### Extrait fourni

La loi organique du 6 décembre 2013 fixe ce délai à 6 mois mais ne précise pas quelle forme doit prendre « l'examen » bien qu'un tel « examen » constaté met fin à la procédure, ce qui signifie pas de référendum.
Cette question a été traitée par le Conseil constitutionnel en décembre 2014 se prononçant sur des modifications du règlement de l'Assemblée nationale.
Le Conseil constitutionnel a jugé la rédaction nouvelle de l'article 124-4 contraire à la Constitution et commente ainsi sa décision : « Dès lors, en supprimant toute faculté de déposer, de discuter et d'adopter une motion de renvoi en commission, le nouvel article 124-4 du règlement produirait un effet considérable : toute inscription à l'ordre du jour de l'Assemblée nationale d'une proposition de loi ayant recueilli le soutien d'un dixième des électeurs inscrits sur les listes électorales conduirait inéluctablement à l'examen du texte au sens du cinquième alinéa de l'article 11 de la Constitution. L'Assemblée nationale perdrait, ce faisant, la faculté qu'elle avait, à la majorité de ses membres, d'obtenir l'organisation du référendum en refusant d'examiner le texte. ».

### Présentation de la tâche
Poursuivez l'extrait ci-dessus sur la décision du Conseil constitutionnel relative à l'article 124-4 du règlement de l'Assemblée nationale, à partir de sa dernière phrase.

### Informations enregistrées
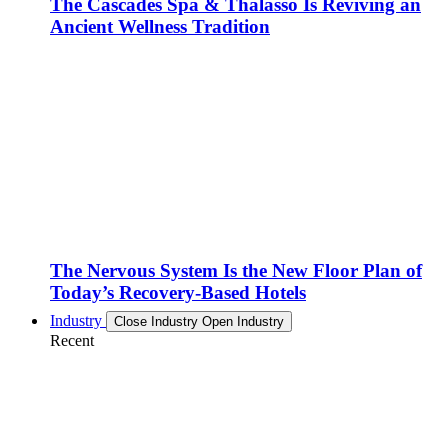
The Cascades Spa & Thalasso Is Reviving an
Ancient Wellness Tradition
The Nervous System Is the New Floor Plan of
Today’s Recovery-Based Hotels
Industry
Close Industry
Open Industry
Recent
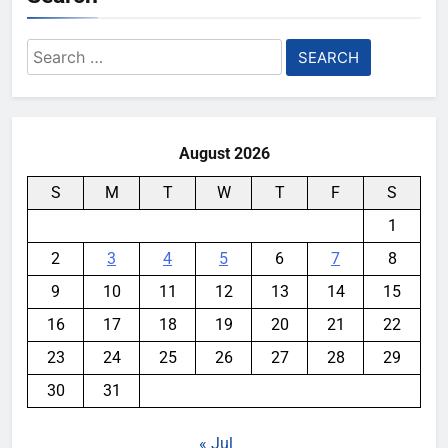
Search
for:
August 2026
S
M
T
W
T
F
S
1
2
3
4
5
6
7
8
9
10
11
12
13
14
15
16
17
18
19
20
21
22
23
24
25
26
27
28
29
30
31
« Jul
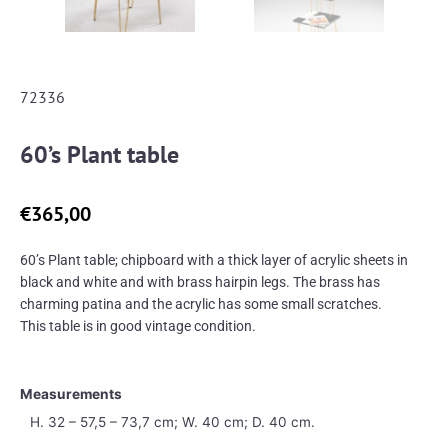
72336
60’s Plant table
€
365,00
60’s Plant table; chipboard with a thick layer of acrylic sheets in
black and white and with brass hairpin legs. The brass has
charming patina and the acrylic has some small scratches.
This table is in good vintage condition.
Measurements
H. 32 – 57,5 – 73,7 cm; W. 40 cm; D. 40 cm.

* * *

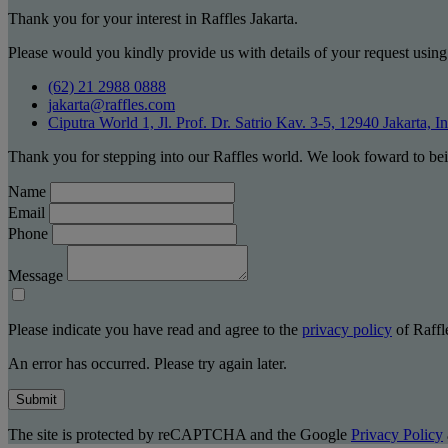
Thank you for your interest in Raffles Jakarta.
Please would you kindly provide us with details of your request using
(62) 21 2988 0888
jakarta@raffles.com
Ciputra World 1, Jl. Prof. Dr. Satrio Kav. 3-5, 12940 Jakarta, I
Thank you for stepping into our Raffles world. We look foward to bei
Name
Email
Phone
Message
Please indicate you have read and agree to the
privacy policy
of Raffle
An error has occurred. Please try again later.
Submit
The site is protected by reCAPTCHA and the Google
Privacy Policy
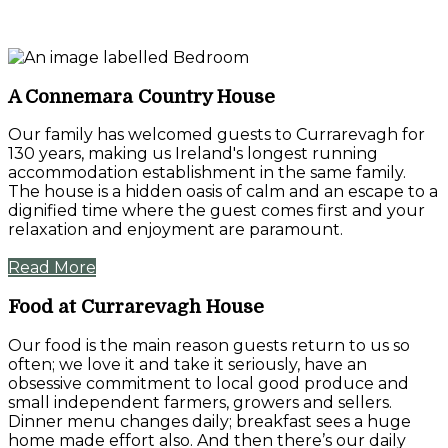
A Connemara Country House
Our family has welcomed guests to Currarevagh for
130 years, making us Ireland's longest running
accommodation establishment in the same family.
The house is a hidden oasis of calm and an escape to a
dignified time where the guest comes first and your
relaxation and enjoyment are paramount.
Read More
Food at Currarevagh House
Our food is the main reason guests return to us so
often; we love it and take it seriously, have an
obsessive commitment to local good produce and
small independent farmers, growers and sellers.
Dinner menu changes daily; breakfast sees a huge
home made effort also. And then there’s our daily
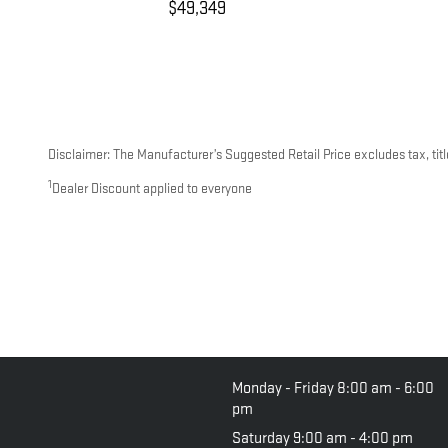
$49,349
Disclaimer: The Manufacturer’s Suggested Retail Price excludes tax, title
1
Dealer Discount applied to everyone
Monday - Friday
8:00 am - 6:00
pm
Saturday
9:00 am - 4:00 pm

...

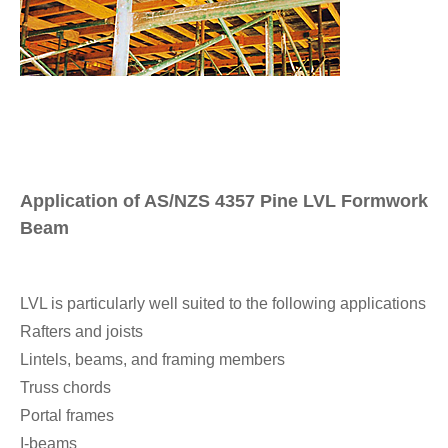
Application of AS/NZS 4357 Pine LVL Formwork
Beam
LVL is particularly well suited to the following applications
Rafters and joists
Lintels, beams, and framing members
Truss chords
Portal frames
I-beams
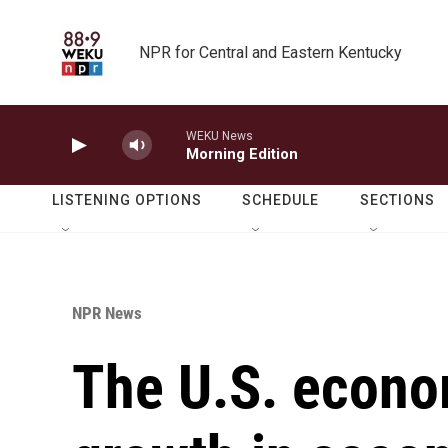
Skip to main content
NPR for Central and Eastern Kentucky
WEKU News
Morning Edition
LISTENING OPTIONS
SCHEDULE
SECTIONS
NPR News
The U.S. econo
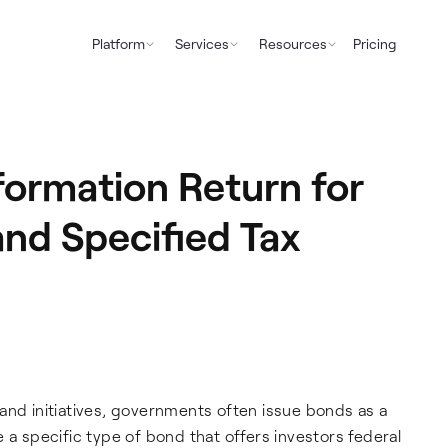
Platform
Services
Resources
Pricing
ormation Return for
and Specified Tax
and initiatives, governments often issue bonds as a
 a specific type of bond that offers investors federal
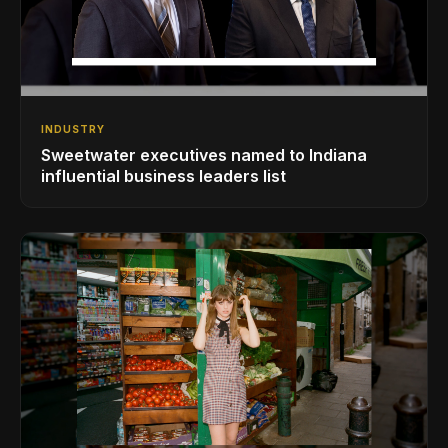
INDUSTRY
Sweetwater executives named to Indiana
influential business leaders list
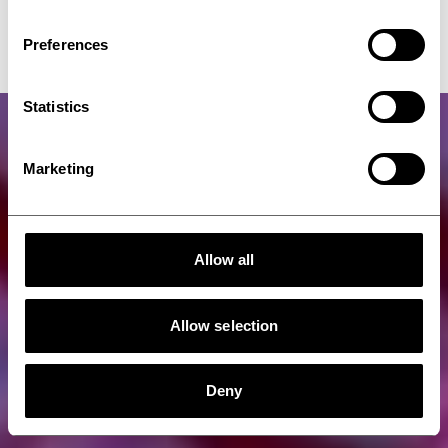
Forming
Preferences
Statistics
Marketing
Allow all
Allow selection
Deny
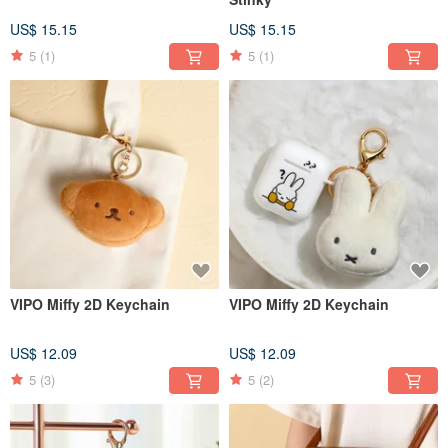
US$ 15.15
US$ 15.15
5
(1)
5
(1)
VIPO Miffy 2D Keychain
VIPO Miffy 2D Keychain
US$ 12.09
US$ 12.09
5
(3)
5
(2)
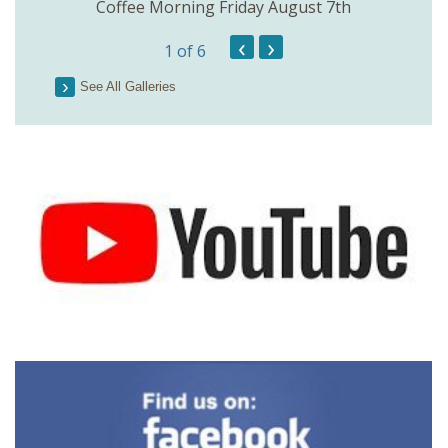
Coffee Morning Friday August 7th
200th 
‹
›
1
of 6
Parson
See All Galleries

### Réponse proposée
On voit qu'une motion de renvoi en commission vaut clairement refus d'examen....à condition que cette motion recueille une majorité de voix.
Sans entrer dans les détails, on doit aussi signaler que le règlement intérieur du Sénat n'est pas conforme à la décision du Conseil constitutionnel s'agissant de la motion de renvoi, une mise à jour s'impose d'urgence....
A l'évidence, le nombre de soutiens recueillis pour l'initiative référendaire, au-delà du seuil légal, jouera un rôle considérable face aux arguties juridiques gouvernementales et à l'attitude des parlementaires notamment des sénateurs, la date butoir se situant en pleine campagne électorale des municipales.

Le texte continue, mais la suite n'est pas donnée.